Изменить размер шрифта - +
И русы-кияне – в греческих кафтанах, с хазарскими дорогими поясами, с рейнскими мечами-корлягами, дети смешанных кровей, чьи бабки и деды рождались очень далеко друг от друга. Все они с юных лет привыкали к странствиям, бывали от Ладоги до Царьграда, от Волги до Франконовурта на реке Майне. За ними стоял новый обычай, который творили они сами, и новая держава, имеющая целью идти вперед, к новым рубежам – все дальше и дальше, так что предел ей могла положить лишь теснота земного мира. Одни были подобны корням, уходящим в земную глубь, другие – перелетным птицам.

И никто еще не знал, чей уклад победит.

– А от нас ты чего хочешь? – спросил Острогляд, когда укромичи закончили. – Суровую вам суденицы долюшку напряли, тут не поспоришь. Обидел тебя Унерад, Вуефастов сын. Надо тебе в Киев ехать и на него Святославу жаловаться. Мы тут не ответчики.

– Вы – люди Святослава, – возразил Плетина. – Он же вас в немцы посылал.

Здесь укромичи совершали ошибку – перед ними сидели не люди Святослава, а люди матери его Эльги. В Киеве каждый, да и в Русской земле многие знали, что это совсем не одно и то же. Люди князя и люди княгини составляли совсем разные дружины, занимались разными делами и стремились к разным целям. Более того – во многом они противоборствовали и не любили друг друга. Но послам хватало ума понять, что данникам об этом знать вовсе не нужно.

– Князь нас в немцы посылал с Оттоном говорить, – ответил Острогляд. – Отвечать за Унерада и Болву он не поручал нам. Поезжайте в Киев – хотите, так с нами вместе. Мы вас к князю отведем, там перед ним и объявите обиды свои.

– Только ничего они не получат со своих обид, – буркнул Одульв. – Кто первый за оружие взялся, тот и виноват.

– А вы, стало быть, не желаете за своих отвечать, – Берест вызывающе глянул на Люта.

– Мы дело знаем только с ваших слов, – ответил тот. – Без послухов с другой стороны обид разбирать нельзя, это вам любой старец скажет. Ведь так, Чудиславе?

Старик кивнул и слегка развел руками: все так.

– Ну, коли так, – Воюн встал и обратился к Етону, – повели, княже, нам в Киев ехать. Я мою дочь в беде не покину, голубку безвинную. Хоть за тридевять земель за нею поеду, коли о ней, кроме меня, отца, и порадеть некому.

– Дойдем и до Киева, – Етон кивнул ему. – Такой род, как ваш, в беде оставить нельзя.

– На тебя, княже, надеюсь. Ты слово давал быть ей вторым отцом, когда только родилась она на свет, и перстень свой княжеский в залог оставил!

На подвижном лице Етона явственно мелькнуло недоумение, но тут же он усилием воли, уже привычным, его подавил.

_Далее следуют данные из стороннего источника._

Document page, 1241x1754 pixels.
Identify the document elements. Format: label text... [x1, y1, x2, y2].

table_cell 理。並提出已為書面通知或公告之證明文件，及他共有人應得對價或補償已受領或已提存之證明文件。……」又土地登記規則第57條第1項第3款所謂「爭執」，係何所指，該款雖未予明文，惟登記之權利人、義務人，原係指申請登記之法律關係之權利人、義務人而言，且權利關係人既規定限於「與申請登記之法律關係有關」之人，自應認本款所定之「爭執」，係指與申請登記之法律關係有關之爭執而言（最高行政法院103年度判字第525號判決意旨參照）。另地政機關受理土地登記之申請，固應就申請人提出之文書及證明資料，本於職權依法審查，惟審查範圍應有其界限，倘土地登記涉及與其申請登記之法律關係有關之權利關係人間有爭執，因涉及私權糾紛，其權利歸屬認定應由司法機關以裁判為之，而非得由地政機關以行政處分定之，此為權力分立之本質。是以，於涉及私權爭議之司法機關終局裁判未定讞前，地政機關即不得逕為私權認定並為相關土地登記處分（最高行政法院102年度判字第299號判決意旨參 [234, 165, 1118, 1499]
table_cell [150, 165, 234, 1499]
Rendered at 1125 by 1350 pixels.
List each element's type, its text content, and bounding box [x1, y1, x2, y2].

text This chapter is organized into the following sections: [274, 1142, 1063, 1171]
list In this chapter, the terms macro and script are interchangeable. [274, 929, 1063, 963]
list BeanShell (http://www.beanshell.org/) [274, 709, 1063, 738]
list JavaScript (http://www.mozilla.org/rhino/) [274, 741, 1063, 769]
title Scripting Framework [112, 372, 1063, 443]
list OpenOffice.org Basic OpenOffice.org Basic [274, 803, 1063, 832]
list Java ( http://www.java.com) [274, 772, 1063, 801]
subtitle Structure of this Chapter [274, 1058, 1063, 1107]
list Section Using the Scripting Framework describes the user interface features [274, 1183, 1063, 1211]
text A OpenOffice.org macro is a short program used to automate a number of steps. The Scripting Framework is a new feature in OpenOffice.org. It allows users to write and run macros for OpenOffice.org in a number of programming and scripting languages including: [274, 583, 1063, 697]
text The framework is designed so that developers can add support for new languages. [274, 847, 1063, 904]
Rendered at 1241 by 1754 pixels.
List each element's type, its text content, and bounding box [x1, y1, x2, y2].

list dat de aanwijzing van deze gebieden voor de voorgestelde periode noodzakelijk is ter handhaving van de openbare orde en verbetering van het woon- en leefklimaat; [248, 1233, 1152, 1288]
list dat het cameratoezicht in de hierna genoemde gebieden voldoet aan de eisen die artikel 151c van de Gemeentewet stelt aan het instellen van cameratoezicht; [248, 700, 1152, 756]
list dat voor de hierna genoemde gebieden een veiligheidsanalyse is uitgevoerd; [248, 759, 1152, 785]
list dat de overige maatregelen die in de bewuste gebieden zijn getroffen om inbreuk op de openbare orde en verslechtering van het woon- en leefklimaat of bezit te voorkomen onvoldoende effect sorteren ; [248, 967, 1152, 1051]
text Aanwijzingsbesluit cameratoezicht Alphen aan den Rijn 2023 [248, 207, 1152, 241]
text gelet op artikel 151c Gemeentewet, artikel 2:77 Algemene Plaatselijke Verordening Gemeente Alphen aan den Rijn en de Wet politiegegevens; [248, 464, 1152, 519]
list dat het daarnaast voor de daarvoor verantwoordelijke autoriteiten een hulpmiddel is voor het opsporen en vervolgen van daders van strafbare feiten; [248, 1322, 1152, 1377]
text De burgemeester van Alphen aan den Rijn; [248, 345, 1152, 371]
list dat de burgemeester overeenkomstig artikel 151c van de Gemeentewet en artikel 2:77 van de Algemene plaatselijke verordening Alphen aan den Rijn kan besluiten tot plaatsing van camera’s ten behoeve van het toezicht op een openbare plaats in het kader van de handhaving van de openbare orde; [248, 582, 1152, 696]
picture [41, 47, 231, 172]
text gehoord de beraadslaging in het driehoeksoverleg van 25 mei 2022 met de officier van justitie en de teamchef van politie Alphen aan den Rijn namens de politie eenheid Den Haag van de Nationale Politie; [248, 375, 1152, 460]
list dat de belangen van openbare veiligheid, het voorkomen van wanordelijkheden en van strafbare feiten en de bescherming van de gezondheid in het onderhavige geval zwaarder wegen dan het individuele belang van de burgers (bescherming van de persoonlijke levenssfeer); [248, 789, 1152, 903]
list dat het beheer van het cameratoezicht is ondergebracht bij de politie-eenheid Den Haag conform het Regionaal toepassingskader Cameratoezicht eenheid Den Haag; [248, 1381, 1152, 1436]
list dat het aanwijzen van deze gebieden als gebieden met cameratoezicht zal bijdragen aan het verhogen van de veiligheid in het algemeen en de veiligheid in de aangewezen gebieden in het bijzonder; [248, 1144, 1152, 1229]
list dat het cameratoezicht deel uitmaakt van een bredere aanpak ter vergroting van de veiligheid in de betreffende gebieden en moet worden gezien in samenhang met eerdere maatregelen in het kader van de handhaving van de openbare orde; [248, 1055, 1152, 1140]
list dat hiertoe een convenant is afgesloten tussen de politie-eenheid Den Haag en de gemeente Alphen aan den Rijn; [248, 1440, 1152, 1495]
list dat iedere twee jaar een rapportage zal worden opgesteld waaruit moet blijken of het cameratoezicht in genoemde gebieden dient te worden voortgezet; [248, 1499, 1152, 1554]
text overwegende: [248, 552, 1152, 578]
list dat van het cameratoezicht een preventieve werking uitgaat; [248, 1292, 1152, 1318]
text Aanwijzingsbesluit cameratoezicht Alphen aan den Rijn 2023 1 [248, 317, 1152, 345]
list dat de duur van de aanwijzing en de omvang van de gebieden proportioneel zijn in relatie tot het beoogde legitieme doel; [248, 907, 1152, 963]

С прошлого лета, когда он якобы возродился, ему нередко случалось удивляться, слушая о том, что с ним происходило в прежней жизни.

– А ведь гости наши сей повести не знают, – быстро найдя выход, Етон взглянул на киян. – Поведай им, старче, оно ведь любопытно.

Воюн принялся рассказывать: как семнадцать лет назад старый Етон оставил его дочери перстень и обещал прислать жениха, как он уже после смерти старика выдал ее за Домаря из Драговижа. Да только замужем ей не привелось прожить и полугода – пока однажды, в Полузимник, Унерад Вуефастич не пришел по дань…

Слушая, Лют посматривал на молодого Етона, по лицу которого было видно: для него все это не менее ново, чем для киян.

– Эх… жаль… – задумчиво проговорил князь, когда Воюн закончил. – Сколько лет я… прежде… не мог навестить вас, повидать тебя и дочь твою… теперь уж я в силах… в гощение сам поеду на другой год.